Flipkart’s hedge fund boss is looking for $1.5b
No investor has more to lose from the potential implosion of Indian e-commerce company Flipkart than its biggest backer, New York's Tiger Global Management.
Last summer, with Flipkart Online Services Pvt losing ground to Amazon.com Inc, Tiger sent in former EBay executive Kalyan Krishnamurthy (in pic) to help turn around India's most valuable internet startup. The two co-founders stood aside as Krishnamurthy took control of its biggest sale season, fired senior managers and set tough traffic and sales targets. After Flipkart narrowly outsold Amazon during the critical year-end shopping rush, he was named chief executive officer, the company's third in the span of a year.

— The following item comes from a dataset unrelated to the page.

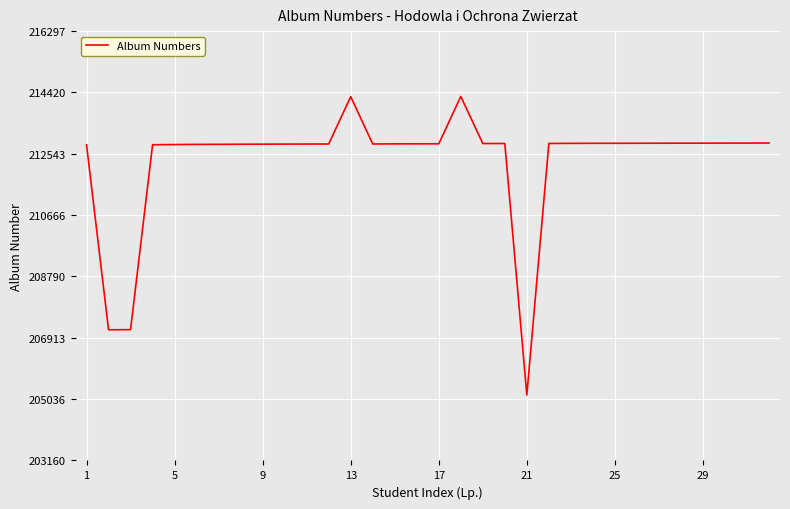

What is the greatest value displayed?

214297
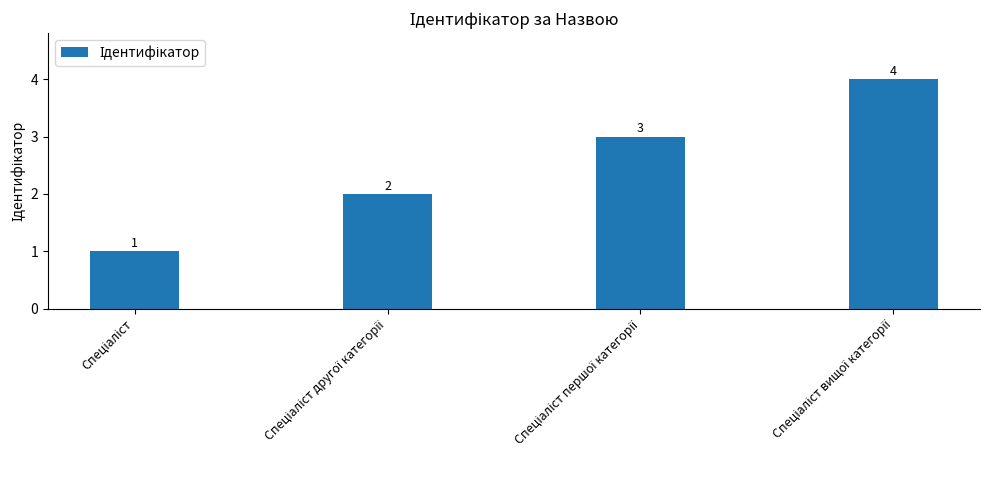

How many values are between 2 and 4?

3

In a rare interview at Flipkart's headquarters in suburban Bangalore, Krishnamurthy, a boyish 45, sipped water and projected steely resolve. "We feel great about where we are," he said. In fact, 10-year-old Flipkart is in a fight for its young life. Amazon, determined to get it right in India after being vanquished in China, has pledged to spend $5 billion on its India operations over the next few years; a new rival, Paytm E-commerce Pvt, backed by China's mighty Alibaba Group, has joined the race. Flipkart is spending heavily on promotions, offering discounts and losing millions of dollars a month. If it's to have any hope of countering its deep-pocketed rivals from the US and China, Flipkart will have to persuade investors to inject fresh capital.
The good news: The company will probably get the money. Flipkart is in discussions with a range of investors including Microsoft Corp, EBay Inc and Tencent Holdingsto raise anywhere from $1.2 billion to $1.5 billion, enough to carry it through another four years, according to a person familiar with the situation. The bad news: getting the money will mean accepting a lower valuation, perhaps around $10 billion, said the person who requested anonymity to discuss a private matter. That would be down from $15.5 billion in 2015. “We are in touch with several investors,” Krishnamurthy said, declining to comment on specific figures. “Is funding top-of-mind when I wake up every morning? No.”Tencent, EBay and Microsoft declined to comment.
A few years ago, Indian startups could do little wrong in the eyes of investors, who saw the nation of 1.3 billion people as a democratic, relatively free-market version of China. But last year, the country began its own version of the dot-com bust. Hundreds of Indian internet startups are losing money, cutting jobs and reducing valuations in exchange for fresh financing. A Bangalore-based firm even put together the Deadpool list, a catalog of dead or dying startups similar to the F**ked Company website created in the aftermath of the US internet bubble.